Sunday, June 15, 2014

Making a Career with my Words

Usually when I assess my career goals I end up with the same goal: I want to make a career with my words. There is something exciting about manipulating words on the page (or screen) that I love. The more people I talk to people who make a living writing, the more possible my dreams become.

I find my research as a student often leads into research in life. My interest in interviews as a medium for crafting the Slave Narratives and as a source for gathering information complements my interests in crafting narratives through interviews in my career. It's only natural that my interest in words would mingle old traditions with newer ones and lead me to want to use my voice both on the page and on the mic. 

Which came first?

When I was a teenager, my friend Alicia and I decided we were going to be rappers. We didn't say we wanted to try to be rappers, just that we were going to be rappers. Our manager was a good friend, Peace. She didn't know much about the music industry but Peace is a natural advocate. If there was any negotiation involved, we needed her on our side. 
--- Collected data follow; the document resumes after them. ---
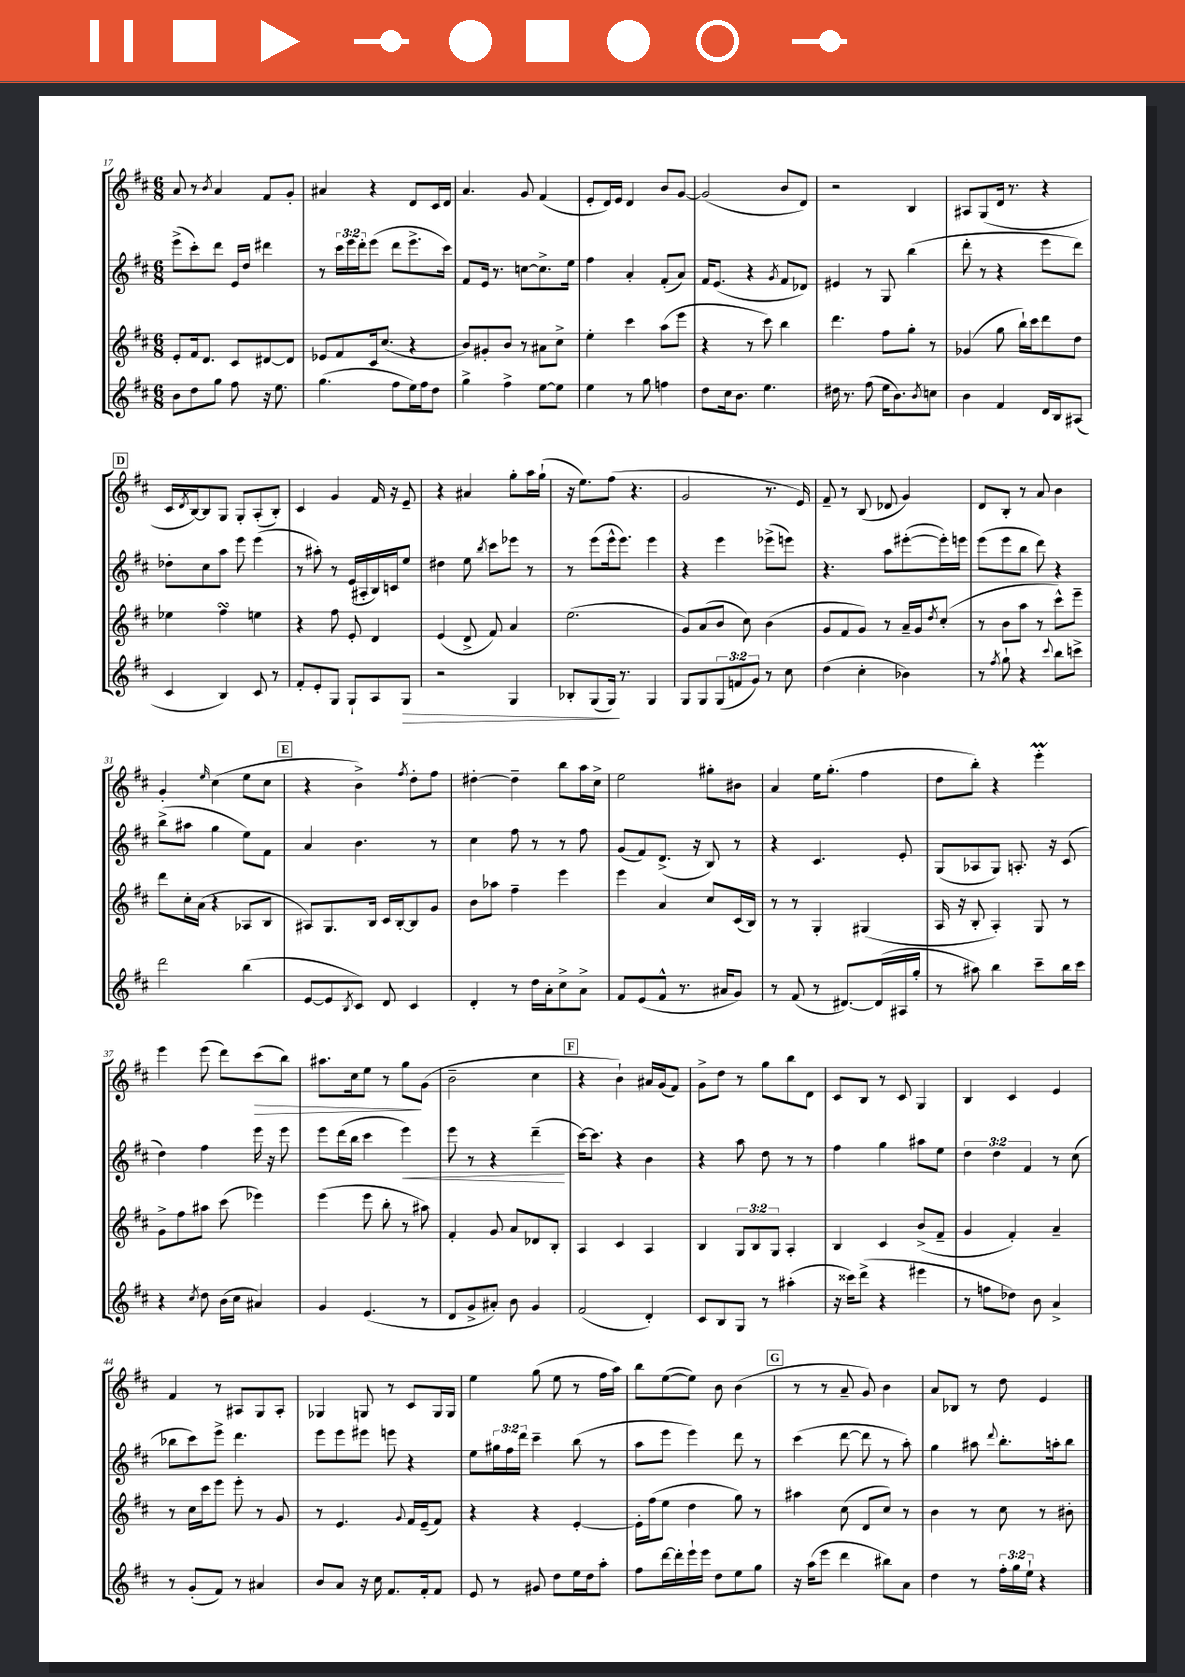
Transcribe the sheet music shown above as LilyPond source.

<<
\new StaffGroup <<
\new Staff = "s0" {
    \clef treble \key d \major \numericTimeSignature \time 6/8
    a'8 r8 \acciaccatura { b'8 } a'4 fis'8 g'8-. |
    ais'4 r4 d'8 cis'16 d'16 |
    a'4. g'8 fis'4( |
    e'8-. d'16) e'16 d'4 b'8 g'8~ |
    g'2( b'8 d'8) |
    r2 b4 |
    ais8 g8( d'16 r8. r4 |
    \mark \markup { \box "D" } cis'16 \acciaccatura { d'8 } b16~) b8 g8 g8-. a8-.( b8-.) |
    cis'4 g'4 fis'16 r16 e'8-- |
    r4 ais'4 g''8-. a''16 g''16-!( |
    r16 e''8.) fis''8( r4. |
    g'2 r8. e'16) |
    fis'8-- r8 b8( des'8 g'4) |
    d'8 b8-. r8 a'8 b'4 |
    g'4-. \grace { e''16 } cis''4( e''8 cis''8 |
    \mark \markup { \box "E" } r4 b'4->) \acciaccatura { fis''8 } d''8-. fis''8 |
    dis''4~-. dis''4-- b''8 a''16 cis''16-> |
    e''2 gis''8-. bis'8 |
    a'4 e''16 g''8.-.( fis''4 |
    d''8 b''8-.) r4 e'''4-.\prall |
    e'''4 e'''8( d'''8) cis'''8\>( b''8) |
    ais''8. cis''16 e''8 r8 g''8\! g'8( |
    b'2-- cis''4 |
    \mark \markup { \box "F" } r4 b'4-!) ais'16 g'16( fis'8) |
    g'8-> d''8 r8 g''8 b''8 d'8 |
    cis'8 b8 r8 cis'8 g4 |
    b4 cis'4 e'4 |
    fis'4 r8 ais8 g8 ais8-. |
    ges4 g8 r8 cis'8 g16 g16 |
    e''4 g''8( e''8 r8 fis''16 a''16) |
    b''8 e''8~( e''8) b'8 b'4( |
    \mark \markup { \box "G" } r8 r8 a'8-- g'8) b'4 |
    a'8 bes8 r8 d''8 e'4 \bar "|." |
}
\new Staff = "s1" {
    \clef treble \key d \major \numericTimeSignature \time 6/8 \override Staff.TupletNumber.text = #tuplet-number::calc-fraction-text
    e'''8->( cis'''8-.) d'''8 e'16 d''16 dis'''4 |
    r8 \tuplet 3/2 { cis'''16 e'''16 d'''16-. } e'''8( d'''8 e'''8.-> cis'''16) |
    fis'8 e'16 r8. c''8~ c''8.-> e''16 |
    fis''4 a'4-. fis'8-.( a'8) |
    fis'16 e'8.( r4 \acciaccatura { g'8 } fis'8 des'8) |
    eis'4 r8 g8 b''4( |
    d'''8-. r8 r4 e'''8 d'''8) |
    \mark \markup { \box "D" } des''8-. cis''8 a''8 e'''8 e'''4( |
    r8 ais''8-.) r8 e'16( ais16-. b16) c'16 e''8 |
    dis''4 e''8 \acciaccatura { b''8 } cis'''8 ees'''8 r8 |
    r8 e'''8( e'''16-^ e'''8.) e'''4 |
    r4 e'''4 ees'''8->( e'''8) |
    r4. a''8 eis'''8~-.( eis'''16-.) e'''16 |
    e'''8( e'''8 b''8 d'''8) r4 |
    b''8->( ais''8 g''4 e''8) fis'8 |
    \mark \markup { \box "E" } a'4 b'4. r8 |
    cis''4 fis''8 r8 r8 fis''8 |
    g'8( fis'8) d'8.->( r16 b8) r8 |
    r4 cis'4. e'8-. |
    g8( aes8 g8) a8.-. r16 cis'8( |
    d''4) fis''4 e'''16 r16 e'''8 |
    e'''8 d'''16( b''16 cis'''4 e'''4\<) |
    e'''8 r8 r4 d'''4--\!( |
    \mark \markup { \box "F" } cis'''16~) cis'''8. r4 b'4 |
    r4 a''8 d''8 r8 r8 |
    fis''4 g''4 ais''8 e''8 |
    \tuplet 3/2 { d''4 d''4 fis'4 } r8 cis''8( |
    bes''8 cis'''8) e'''8-> d'''4. |
    e'''8 e'''8 eis'''8 e'''8 r4 |
    e''8 \tuplet 3/2 { gis''16 fis''16 d'''16 } cis'''4-- b''8( r8 |
    a''8 e'''8 e'''4) d'''8 r8 |
    \mark \markup { \box "G" } cis'''4( d'''8~ d'''8 r8 a''8-.) |
    g''4 ais''8 \appoggiatura { d'''8 } b''8.-. a''16-. b''8 \bar "|." |
}
\new Staff = "s2" {
    \clef treble \key d \major \numericTimeSignature \time 6/8 \override Staff.TupletNumber.text = #tuplet-number::calc-fraction-text
    e'8-. fis'16 d'8. cis'8 dis'8~ dis'8 |
    ees'8 fis'8 cis'16 cis''8.( r4 |
    b'8) gis'8-. b'8 r8 ais'8 cis''8-> |
    e''4-. cis'''4 a''8( e'''8 |
    r4 r8 cis'''8) b''4 |
    d'''4. fis''8 g''8-. r8 |
    ges'4( g''8 b''16-!) cis'''16 d'''8 d''8 |
    \mark \markup { \box "D" } ees''4 fis''4\turn e''4 |
    r4 fis''8 e'8-. d'4 |
    e'4( d'8-> fis'8) a'4 |
    e''2.( |
    g'8) a'8( b'8 cis''8) b'4( |
    g'8 fis'8 g'8) r8 a'16-- g'16 \acciaccatura { d''8 } cis''8-.( |
    r8 b'8 a''8 r8 cis'''8-^) e'''8-- |
    d'''8 cis''16-. a'16( r4 aes8 b8 |
    \mark \markup { \box "E" } ais8) g8. b16 cis'16 b16~-. b8 g'8 |
    b'8 aes''8 fis''4-- e'''4 |
    e'''4 a'4 cis''8 cis'16( b16) |
    r8 r8 g4-. gis4( |
    a16 r16 b8-. a4-.) g8 r8 |
    g'8-> fis''8 ais''8 cis'''8( ees'''4) |
    e'''4( e'''8 b''8-. r8 ais''8) |
    fis'4-. g'8 a'8 des'8 b8-. |
    \mark \markup { \box "F" } a4 cis'4 a4 |
    b4 \tuplet 3/2 { g8 b8 g8 } a4-. |
    b4 cis'4 b'8->( fis'8-- |
    g'4 fis'4-.) a'4-- |
    r8 cis''16 cis'''16 e'''8 e'''8-. r8 g'8 |
    r8 e'4. \appoggiatura { g'8 } fis'16 e'16--( fis'8) |
    r4 r4 e'4~-. |
    e'16-. fis''16( e''8 d''4 g''8) r8 |
    \mark \markup { \box "G" } ais''4 cis''8( d'8 cis''8) r8 |
    b'4 r8 cis''8 r8 bis'8-. \bar "|." |
}
\new Staff = "s3" {
    \clef treble \key d \major \numericTimeSignature \time 6/8 \override Staff.TupletNumber.text = #tuplet-number::calc-fraction-text
    b'8 d''8 g''8 fis''8 r16 e''8. |
    g''4.( fis''8 e''16) fis''16 d''8 |
    g''4-> fis''4-> e''8~ e''8 |
    e''4 r8 g''8 f''4 |
    d''8 cis''16 b'8. e''4. |
    dis''16 r8. fis''8( e''16 b'8.) \acciaccatura { b'8 } c''8 |
    b'4 fis'4 d'16 b16 ais8( |
    \mark \markup { \box "D" } cis'4 b4) cis'8 r8 |
    fis'8-. e'8-. g8 g8-! a8 g8\> |
    r2 g4 |
    bes8-. g8( g16\!) r8. g4 |
    g8 g8 \tuplet 3/2 { g8( f'8 g'8) } r8 cis''8 |
    d''4( cis''4-. bes'4) |
    r8 \acciaccatura { fis''8 } g''8-! r4 \appoggiatura { cis'''8 } b''8 c'''8-> |
    d'''2 b''4( |
    \mark \markup { \box "E" } e'8~ e'8 \acciaccatura { b8 } cis'8) d'8 cis'4 |
    d'4-. r8 d''16 a'16-. cis''8-> a'8-> |
    fis'8 e'8( fis'8-^ r8. ais'16 g'8) |
    r8 fis'8( r8 dis'8.~) dis'16( ais16 g''16-. |
    r8 ais''8) b''4 cis'''8-- b''16 cis'''16 |
    r4 \acciaccatura { cis''8 } d''8 b'16( cis''16 ais'4) |
    g'4 e'4.( r8 |
    d'8 g'8-> ais'8-.) b'8 g'4 |
    \mark \markup { \box "F" } fis'2( d'4-.) |
    cis'8 b8 g8 r8 ais''4-.( |
    r16 cisis'''16) d'''8->( r4 eis'''4 |
    r8 f''8 des''8) b'8 a'4-> |
    r8 g'8-.( fis'8) r8 ais'4 |
    b'8 a'8 r16 cis''16 fis'8. fis'16-. fis'8 |
    e'8 r8 gis'8 d''8 e''16 d''16 a''8-. |
    fis''8 d'''16~ d'''16-. e'''16-! e'''16 d''8 e''8 g''8 |
    \mark \markup { \box "G" } r16 a''16( e'''8 d'''4 bis''8) a'8 |
    d''4 r8 \tuplet 3/2 { fis''16-. g''16 e''16-! } r4 \bar "|." |
}
>>
>>
\layout { \context { \Score currentBarNumber = #17 } }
We found a studio in Philadelphia and when we rehearsed our lines, we went to make a demo. 

"What track is this going to?"The engineer asked.

It turns out we weren't prepared. We thought it was his job to find out about music, copyrights and anything else we needed to know. 

He popped in some generic music and we put rhyme to beat. In the almost 20 years since making that demo I've listened to it probably once. 

One day we decided we were no longer rappers.

Since then I have worked as an accidental professional voice-over artist and now I want to do it on purpose.  Crafting a career with my words can include on the page and on the mic. A few weeks ago I went to a studio to make a professional demo. Before arriving the producer asked me to find four types of scripts and to practice them. I went to the studio much more prepared than I did in the past and so far, I've listened to the demo three times. Now to send it out.

Want to listen? Here it is courtesy of VoiceOvers-UK

Thursday, June 12, 2014

My TEDx Tips: What I Learned in My TEDx Talk


A few months ago, I was nominated to give a TEDx talk at Lancaster University.   I had watched TED speakers engage, entertain and enlighten audiences for years. The opportunity to present a talk on a platform I admired was as exciting as I imagine it will be to be listed on the New York Times Best Seller’s list.

 It wasn’t until my nomination was approved and I was offered the opportunity to speak that my excitement turned in to something as close to panic as I get.

What would I talk about?

While I was pursuing my Master’s at Johns Hopkins I attended a class in Florence, Italy.  I was writing a novel at the time. The novel was problematic. There were three main characters in varying degrees of relationships with one another. The complication as I saw it was that none of the characters wanted to be in a relationship. The complication according to Professor Perlman was that all of the characters were me.

He didn’t say that.

“Who are the main characters?” he asked. “And what does she want?”
If my life is my story and I’m the main character, what do I want?
Plotting my life reminds me to look for solutions to obstacles; that I have goals, and that the supporting characters in my life have motivations other than mine; it helps me to recognize and create opportunities; to forgive myself and others and to appreciate the beauty in revising.

How could I motivate and inspire others to be the main characters in their own lives?
Before I created an outline of the points I wanted to touch on, I spoke my talk out loud. Picturing my audience as I spoke reminded me to inflect, make eye contact and use body language. But at first my view of my audience was too large. I pictured an audience of people I didn’t know, mixed with people I did: coworkers, colleagues and family. My imaginary auditorium was filled with faces with different expectations. Would I say something that could embarrass my mother?

My talk was personal. Were there things in my story that would reflect negatively on other characters in my life? I kept practicing. I plucked familiar faces from my mind and when I practiced I talked to an audience of people who didn’t know me. Picturing a room full of strangers allowed me to share the idea and passion I wanted to share.


If you spend too much time worrying about what people who aren’t there will think, you’ll miss out on sharing valuable ideas with people who are.